Page extract:

Totally agree with you. However, as you well know, we Indians are totally averse to going outside our comfort zone and it takes a whole lot of prodding for our thought process even to budge to try something new especially, when it comes to automobiles. I find it quite exhausting, actually.

@vineeth,

While I would be more than happy to detail my experiences, we all have to divide the the 24 hrs we have a day to a zillion things. So life's priorities just has to take precedence.

Besides, my outlook on automobiles are skewed towards performance, road holding, front wheel feedback, steering precision and weightage etc. So there is a built-in bias towards such cars. This makes it difficult for me to be interested in cars like Accord, Camry etc unless they have been substantially modified. I would rather drive a pick-up truck, much more interesting. Majority of the people are looking for people movers and reliability and fuel economy are their main and usually only concern/interest and hence, the success of Accord and Camry.

That's the reason the reviews of my 911, Solstice GXP and the Ducati 999 on this forum are more of a narrative style of the driving experience than, a list of positives and negatives. Reliability is not very high on my list of reasons for owning a car. I learnt a long time ago that 'You gotta pay to play'. The trick is to find a way to make the 'pay' part reasonable. My solution is to have a reliable fun commuter car that does not cost more than $5000. That way, I don't put more than 5000 miles each on my other cars per year, which makes it cheaper for insurance, extended warranties and maintains excellent resale value. This also ensures they stay in my garage protected from the elements and the miles they get are just pure fun miles. For example, my GXP's factory warranty is expiring shortly and I just got a quote of $1195 for a Major Guard extended warranty from GM for an other 4 years/32000 miles. That's cheap, but you get that rate because of the low miles on the car, 14,400 in 3 years. Major Guard by GM, in my opinion, is the best factory warranty in the market, bar none, is transferable to the new owner or, the balance will be reimbursed if, you sell the car. It's bumper to bumper but, you can't get it after the factory warranty has expired.

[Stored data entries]
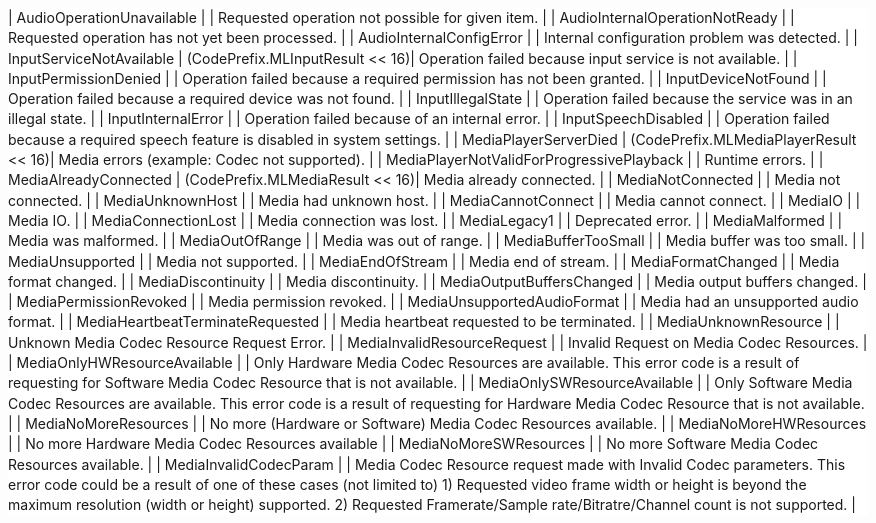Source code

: | AudioOperationUnavailable | | Requested operation not possible for given item.   |
| AudioInternalOperationNotReady | | Requested operation has not yet been processed.   |
| AudioInternalConfigError | | Internal configuration problem was detected.   |
| InputServiceNotAvailable | (CodePrefix.MLInputResult << 16)| Operation failed because input service is not available.   |
| InputPermissionDenied | | Operation failed because a required permission has not been granted.   |
| InputDeviceNotFound | | Operation failed because a required device was not found.   |
| InputIllegalState | | Operation failed because the service was in an illegal state.   |
| InputInternalError | | Operation failed because of an internal error.   |
| InputSpeechDisabled | | Operation failed because a required speech feature is disabled in system settings.   |
| MediaPlayerServerDied | (CodePrefix.MLMediaPlayerResult << 16)| Media errors (example: Codec not supported).   |
| MediaPlayerNotValidForProgressivePlayback | | Runtime errors.   |
| MediaAlreadyConnected | (CodePrefix.MLMediaResult << 16)| Media already connected.   |
| MediaNotConnected | | Media not connected.   |
| MediaUnknownHost | | Media had unknown host.   |
| MediaCannotConnect | | Media cannot connect.   |
| MediaIO | | Media IO.   |
| MediaConnectionLost | | Media connection was lost.   |
| MediaLegacy1 | | Deprecated error.   |
| MediaMalformed | | Media was malformed.   |
| MediaOutOfRange | | Media was out of range.   |
| MediaBufferTooSmall | | Media buffer was too small.   |
| MediaUnsupported | | Media not supported.   |
| MediaEndOfStream | | Media end of stream.   |
| MediaFormatChanged | | Media format changed.   |
| MediaDiscontinuity | | Media discontinuity.   |
| MediaOutputBuffersChanged | | Media output buffers changed.   |
| MediaPermissionRevoked | | Media permission revoked.   |
| MediaUnsupportedAudioFormat | | Media had an unsupported audio format.   |
| MediaHeartbeatTerminateRequested | | Media heartbeat requested to be terminated.   |
| MediaUnknownResource | | Unknown Media Codec Resource Request Error.   |
| MediaInvalidResourceRequest | | Invalid Request on Media Codec Resources.   |
| MediaOnlyHWResourceAvailable | | Only Hardware Media Codec Resources are available. This error code is a result of requesting for Software Media Codec Resource that is not available.   |
| MediaOnlySWResourceAvailable | | Only Software Media Codec Resources are available. This error code is a result of requesting for Hardware Media Codec Resource that is not available.   |
| MediaNoMoreResources | | No more (Hardware or Software) Media Codec Resources available.   |
| MediaNoMoreHWResources | | No more Hardware Media Codec Resources available   |
| MediaNoMoreSWResources | | No more Software Media Codec Resources available.   |
| MediaInvalidCodecParam | | Media Codec Resource request made with Invalid Codec parameters. This error code could be a result of one of these cases (not limited to) 1) Requested video frame width or height is beyond the maximum resolution (width or height) supported. 2) Requested Framerate/Sample rate/Bitratre/Channel count is not supported.   |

Instruction:
Please pick up the forum post about car ownership and warranties where it ends, and keep writing it in the same voice.

Response area:
Having said all that, I've been pleasantly surprised by many cars by their utter reliability and even when they needed repairs, they were quite cheap to fix. Some examples would be, my current '97 Mustang, '02 Ford Crown Victoria/Police Interceptor, '84 Audi Sport, '89 Mazda 929, '87 Nissan Patrol. Cars like the BMW 7 series and CTS-V, I would not even think of owning without warranties. I probably should write a review of the CTS-V, one of my all time favourites and the only reason I gave that car up was my hankering for a true performance convertible. GXP fits that bill for me perfectly.

My experience is that, while most Indians I meet like the cars, they are baffled by the logic of owning such automobiles. Some time ago I was telling a friend of mine that I was out carving some corners, his response "Why"?